Data provided
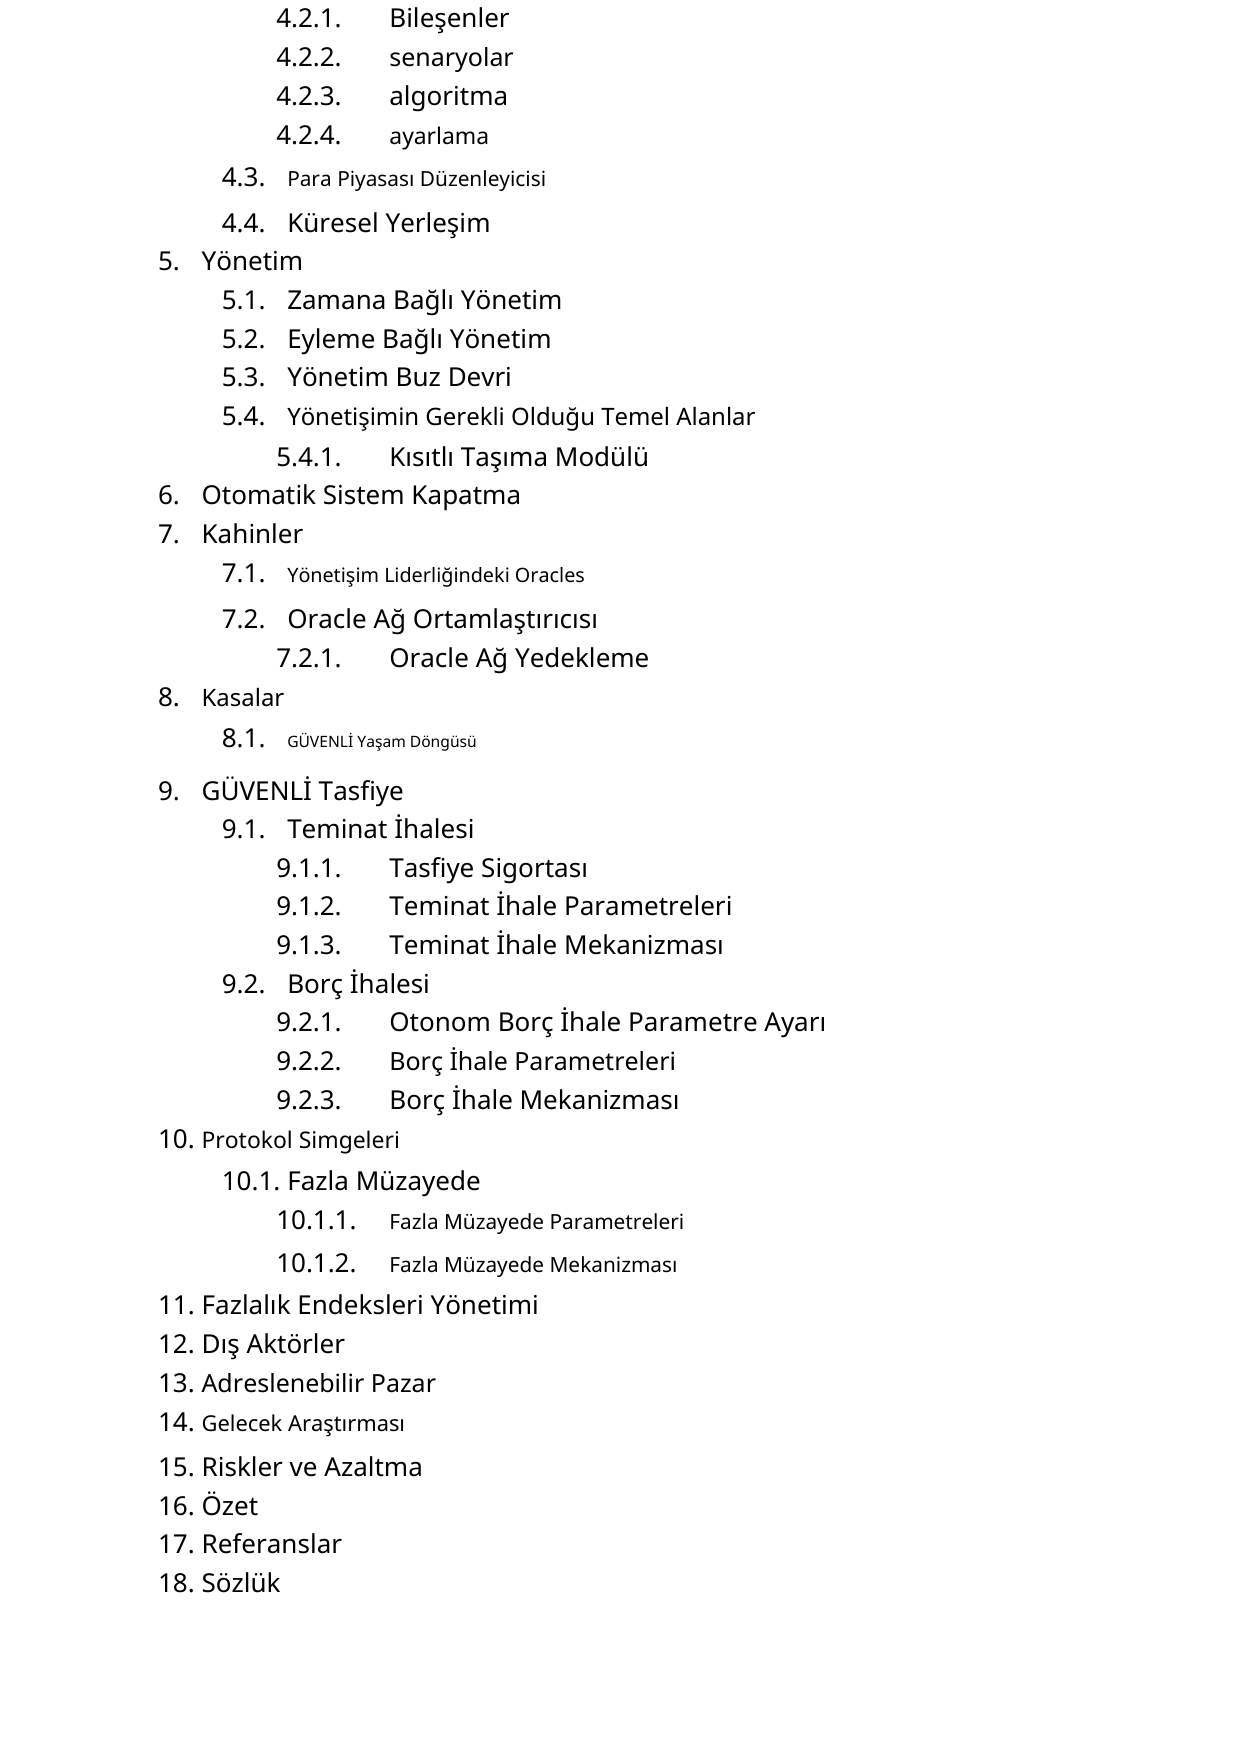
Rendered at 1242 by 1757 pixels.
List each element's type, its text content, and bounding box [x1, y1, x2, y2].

list Küresel Yerleşim [222, 204, 1101, 240]
list Otomatik Sistem Kapatma [158, 477, 1101, 512]
list senaryolar [276, 39, 1101, 74]
list Fazla Müzayede Parametreleri [276, 1202, 1101, 1237]
list Oracle Ağ Yedekleme [276, 640, 1101, 675]
list Kasalar [158, 678, 1101, 714]
list Adreslenebilir Pazar [158, 1364, 1101, 1400]
list Bileşenler [276, 0, 1101, 36]
list Teminat İhale Parametreleri [276, 888, 1101, 923]
list Sözlük [158, 1565, 1101, 1600]
list Teminat İhalesi [222, 811, 1101, 846]
list Fazla Müzayede Mekanizması [276, 1244, 1101, 1280]
list Otonom Borç İhale Parametre Ayarı [276, 1004, 1101, 1039]
list GÜVENLİ Yaşam Döngüsü [222, 719, 1101, 755]
list Para Piyasası Düzenleyicisi [222, 159, 1101, 194]
list Fazla Müzayede [222, 1163, 1101, 1198]
list Fazlalık Endeksleri Yönetimi [158, 1287, 1101, 1322]
list algoritma [276, 78, 1101, 113]
list Teminat İhale Mekanizması [276, 927, 1101, 962]
list Protokol Simgeleri [158, 1120, 1101, 1156]
list Tasfiye Sigortası [276, 849, 1101, 885]
list Riskler ve Azaltma [158, 1449, 1101, 1484]
list Borç İhale Parametreleri [276, 1043, 1101, 1078]
list Zamana Bağlı Yönetim [222, 282, 1101, 317]
list ayarlama [276, 116, 1101, 152]
list GÜVENLİ Tasfiye [158, 772, 1101, 808]
list Kısıtlı Taşıma Modülü [276, 438, 1101, 474]
list Oracle Ağ Ortamlaştırıcısı [222, 601, 1101, 637]
list Dış Aktörler [158, 1326, 1101, 1361]
list Özet [158, 1487, 1101, 1523]
list Yönetim [158, 243, 1101, 278]
list Yönetişimin Gerekli Olduğu Temel Alanlar [222, 397, 1101, 433]
list Yönetim Buz Devri [222, 359, 1101, 394]
list Yönetişim Liderliğindeki Oracles [222, 554, 1101, 590]
list Eyleme Bağlı Yönetim [222, 320, 1101, 356]
list Borç İhalesi [222, 965, 1101, 1001]
list Referanslar [158, 1526, 1101, 1562]
list Gelecek Araştırması [158, 1403, 1101, 1439]
list Kahinler [158, 516, 1101, 551]
list Borç İhale Mekanizması [276, 1082, 1101, 1117]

Task details
The output has to match the data above line for line, except that pictures are dropped.

Answer to the exercise
Rendered at 1242 by 1757 pixels.
List each element's type, its text content, and bounding box [x1, y1, x2, y2].

list Küresel Yerleşim [222, 204, 1101, 240]
list Otomatik Sistem Kapatma [158, 477, 1101, 512]
list senaryolar [276, 39, 1101, 74]
list Fazla Müzayede Parametreleri [276, 1202, 1101, 1237]
list Oracle Ağ Yedekleme [276, 640, 1101, 675]
list Kasalar [158, 678, 1101, 714]
list Adreslenebilir Pazar [158, 1364, 1101, 1400]
list Bileşenler [276, 0, 1101, 36]
list Teminat İhale Parametreleri [276, 888, 1101, 923]
list Sözlük [158, 1565, 1101, 1600]
list Teminat İhalesi [222, 811, 1101, 846]
list Fazla Müzayede Mekanizması [276, 1244, 1101, 1280]
list Otonom Borç İhale Parametre Ayarı [276, 1004, 1101, 1039]
list GÜVENLİ Yaşam Döngüsü [222, 719, 1101, 755]
list Para Piyasası Düzenleyicisi [222, 159, 1101, 194]
list Fazla Müzayede [222, 1163, 1101, 1198]
list Fazlalık Endeksleri Yönetimi [158, 1287, 1101, 1322]
list algoritma [276, 78, 1101, 113]
list Teminat İhale Mekanizması [276, 927, 1101, 962]
list Protokol Simgeleri [158, 1120, 1101, 1156]
list Tasfiye Sigortası [276, 849, 1101, 885]
list Riskler ve Azaltma [158, 1449, 1101, 1484]
list Borç İhale Parametreleri [276, 1043, 1101, 1078]
list Zamana Bağlı Yönetim [222, 282, 1101, 317]
list ayarlama [276, 116, 1101, 152]
list GÜVENLİ Tasfiye [158, 772, 1101, 808]
list Kısıtlı Taşıma Modülü [276, 438, 1101, 474]
list Oracle Ağ Ortamlaştırıcısı [222, 601, 1101, 637]
list Dış Aktörler [158, 1326, 1101, 1361]
list Özet [158, 1487, 1101, 1523]
list Yönetim [158, 243, 1101, 278]
list Yönetişimin Gerekli Olduğu Temel Alanlar [222, 397, 1101, 433]
list Yönetim Buz Devri [222, 359, 1101, 394]
list Yönetişim Liderliğindeki Oracles [222, 554, 1101, 590]
list Eyleme Bağlı Yönetim [222, 320, 1101, 356]
list Borç İhalesi [222, 965, 1101, 1001]
list Referanslar [158, 1526, 1101, 1562]
list Gelecek Araştırması [158, 1403, 1101, 1439]
list Kahinler [158, 516, 1101, 551]
list Borç İhale Mekanizması [276, 1082, 1101, 1117]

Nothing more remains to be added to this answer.